EXERCISE AIM —
Pull every line with "protein" from the data.

GIVEN INFORMATION —
-*-
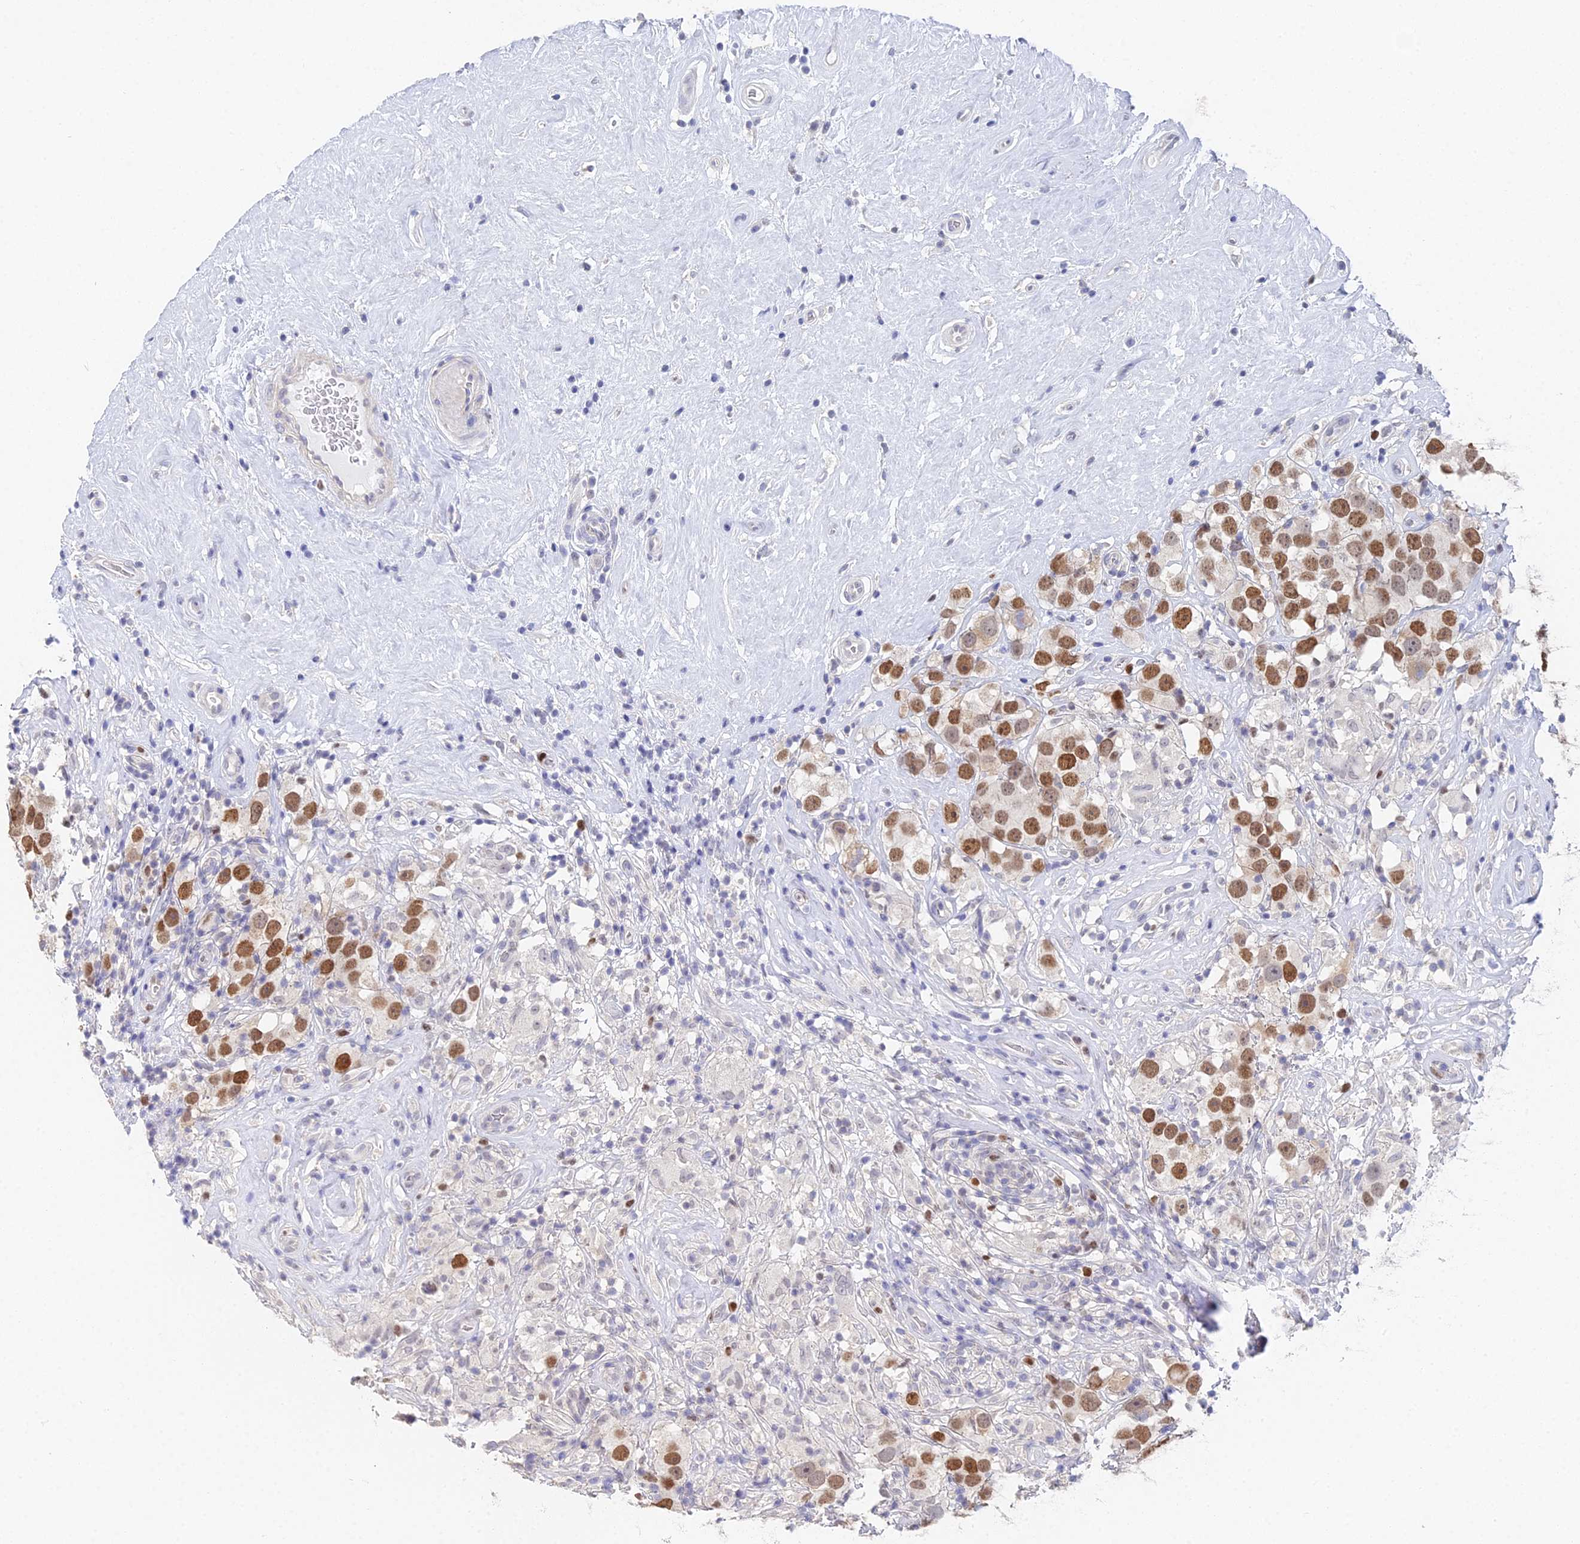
{"staining": {"intensity": "strong", "quantity": ">75%", "location": "nuclear"}, "tissue": "testis cancer", "cell_type": "Tumor cells", "image_type": "cancer", "snomed": [{"axis": "morphology", "description": "Seminoma, NOS"}, {"axis": "topography", "description": "Testis"}], "caption": "IHC (DAB) staining of testis cancer demonstrates strong nuclear protein staining in about >75% of tumor cells.", "gene": "MCM2", "patient": {"sex": "male", "age": 49}}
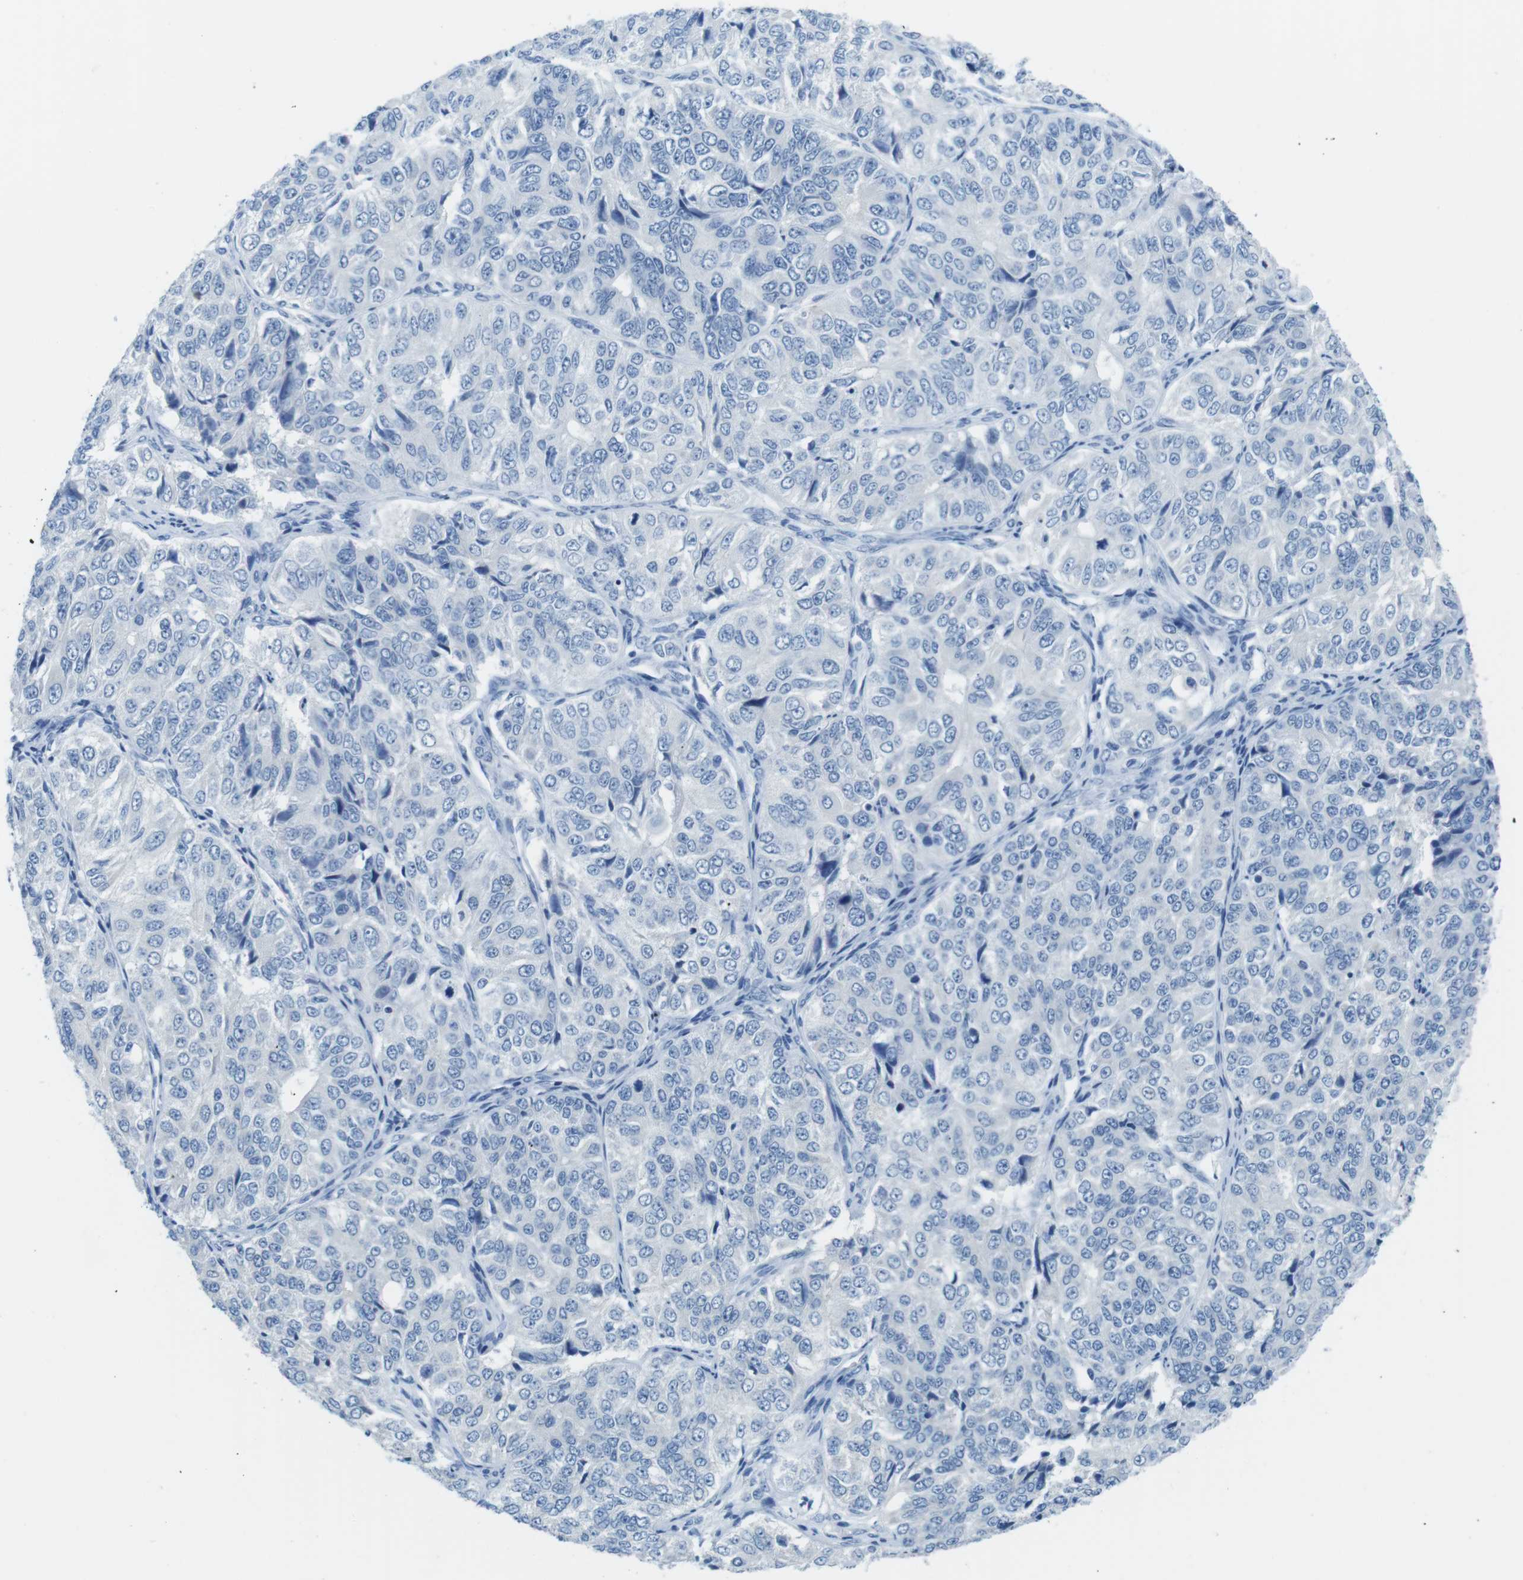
{"staining": {"intensity": "negative", "quantity": "none", "location": "none"}, "tissue": "ovarian cancer", "cell_type": "Tumor cells", "image_type": "cancer", "snomed": [{"axis": "morphology", "description": "Carcinoma, endometroid"}, {"axis": "topography", "description": "Ovary"}], "caption": "This is an IHC image of endometroid carcinoma (ovarian). There is no expression in tumor cells.", "gene": "GAP43", "patient": {"sex": "female", "age": 51}}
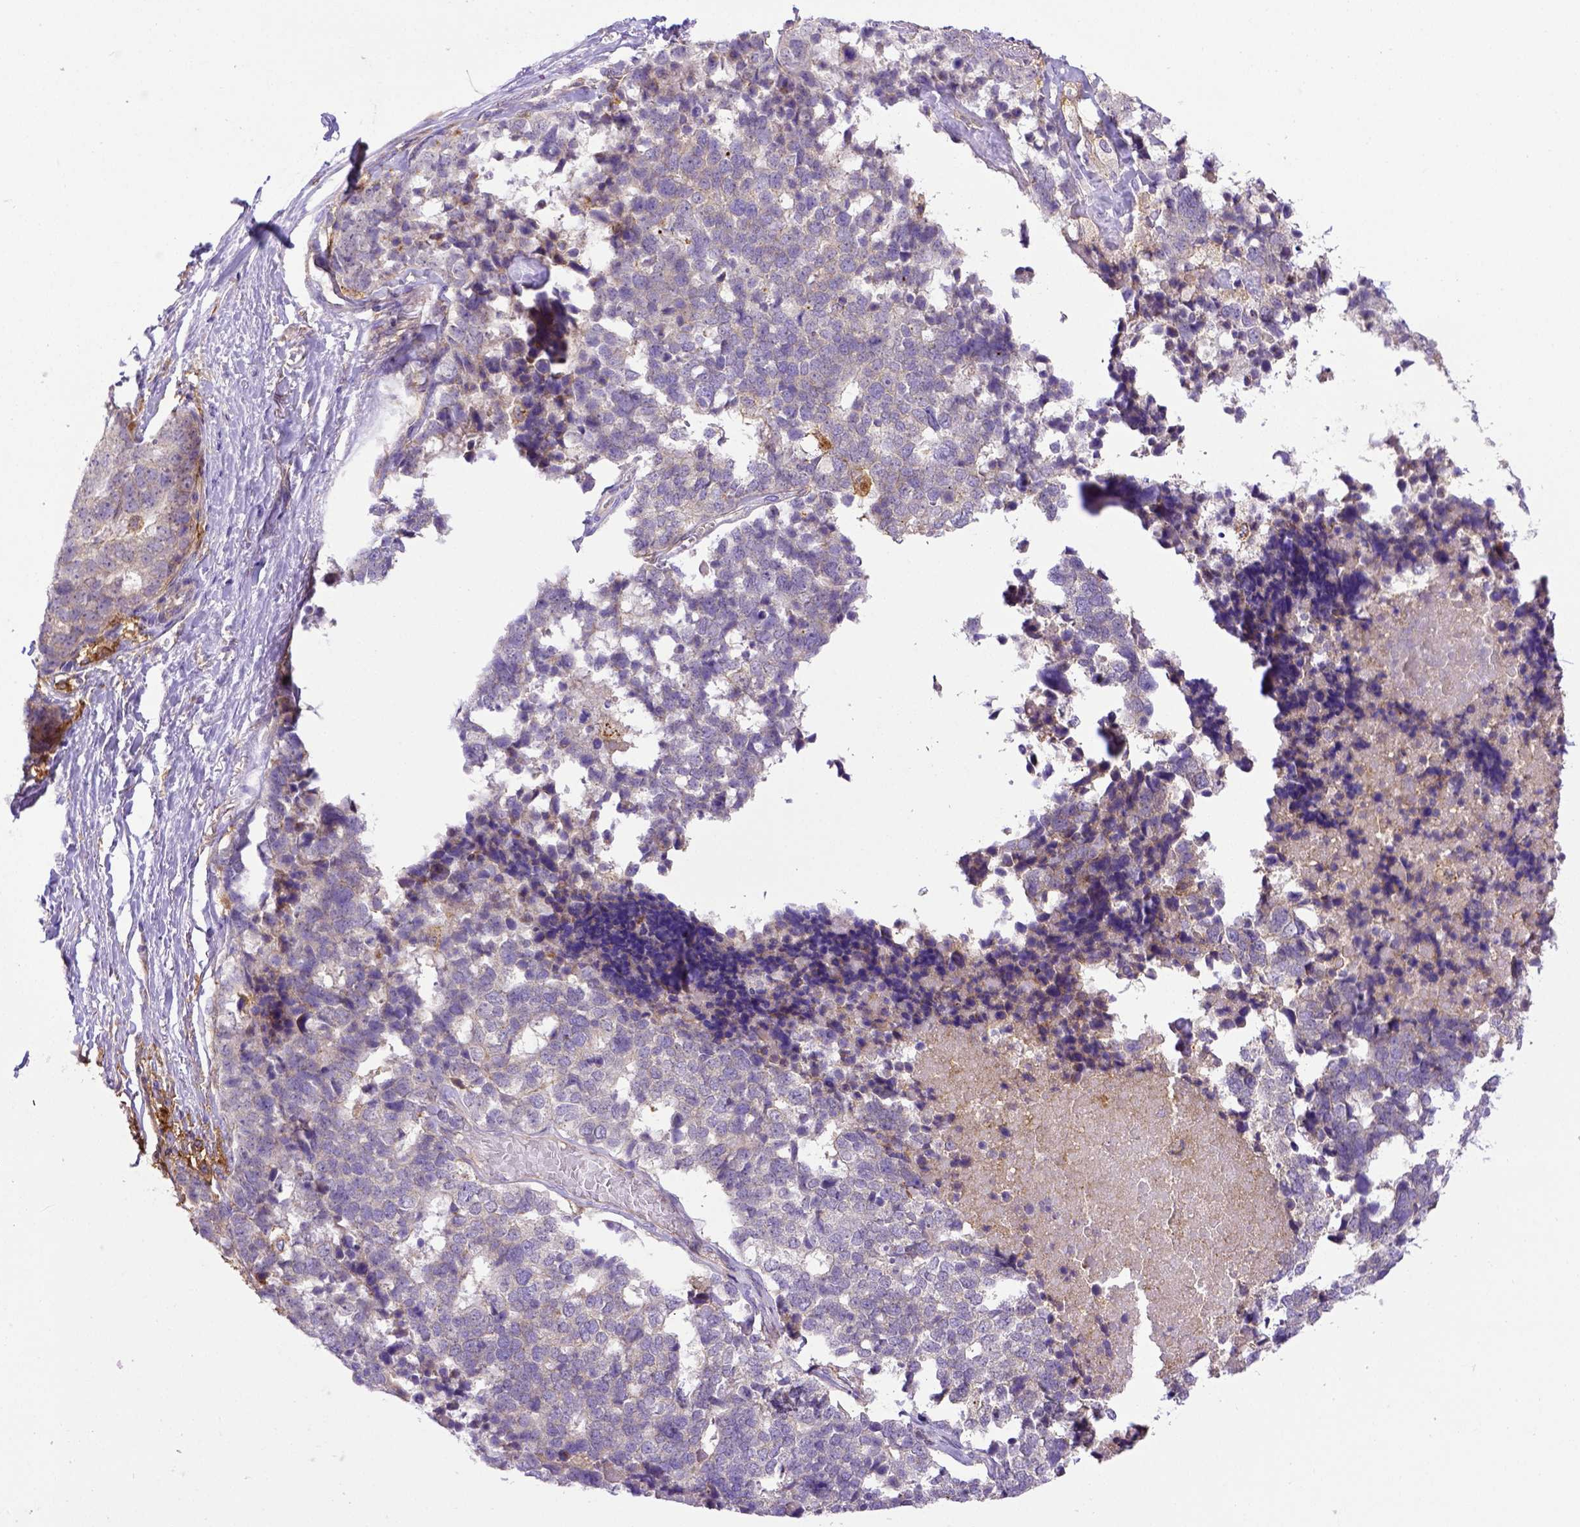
{"staining": {"intensity": "negative", "quantity": "none", "location": "none"}, "tissue": "stomach cancer", "cell_type": "Tumor cells", "image_type": "cancer", "snomed": [{"axis": "morphology", "description": "Adenocarcinoma, NOS"}, {"axis": "topography", "description": "Stomach"}], "caption": "A histopathology image of stomach cancer (adenocarcinoma) stained for a protein demonstrates no brown staining in tumor cells.", "gene": "CD40", "patient": {"sex": "male", "age": 69}}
-*-
SOLVED EXERCISE —
{"staining": {"intensity": "strong", "quantity": ">75%", "location": "nuclear"}, "tissue": "testis cancer", "cell_type": "Tumor cells", "image_type": "cancer", "snomed": [{"axis": "morphology", "description": "Seminoma, NOS"}, {"axis": "topography", "description": "Testis"}], "caption": "IHC (DAB) staining of testis cancer demonstrates strong nuclear protein staining in about >75% of tumor cells.", "gene": "MCM2", "patient": {"sex": "male", "age": 49}}
{"staining": {"intensity": "negative", "quantity": "none", "location": "none"}, "tissue": "stomach cancer", "cell_type": "Tumor cells", "image_type": "cancer", "snomed": [{"axis": "morphology", "description": "Adenocarcinoma, NOS"}, {"axis": "topography", "description": "Stomach"}], "caption": "A histopathology image of stomach cancer (adenocarcinoma) stained for a protein demonstrates no brown staining in tumor cells.", "gene": "CD40", "patient": {"sex": "male", "age": 69}}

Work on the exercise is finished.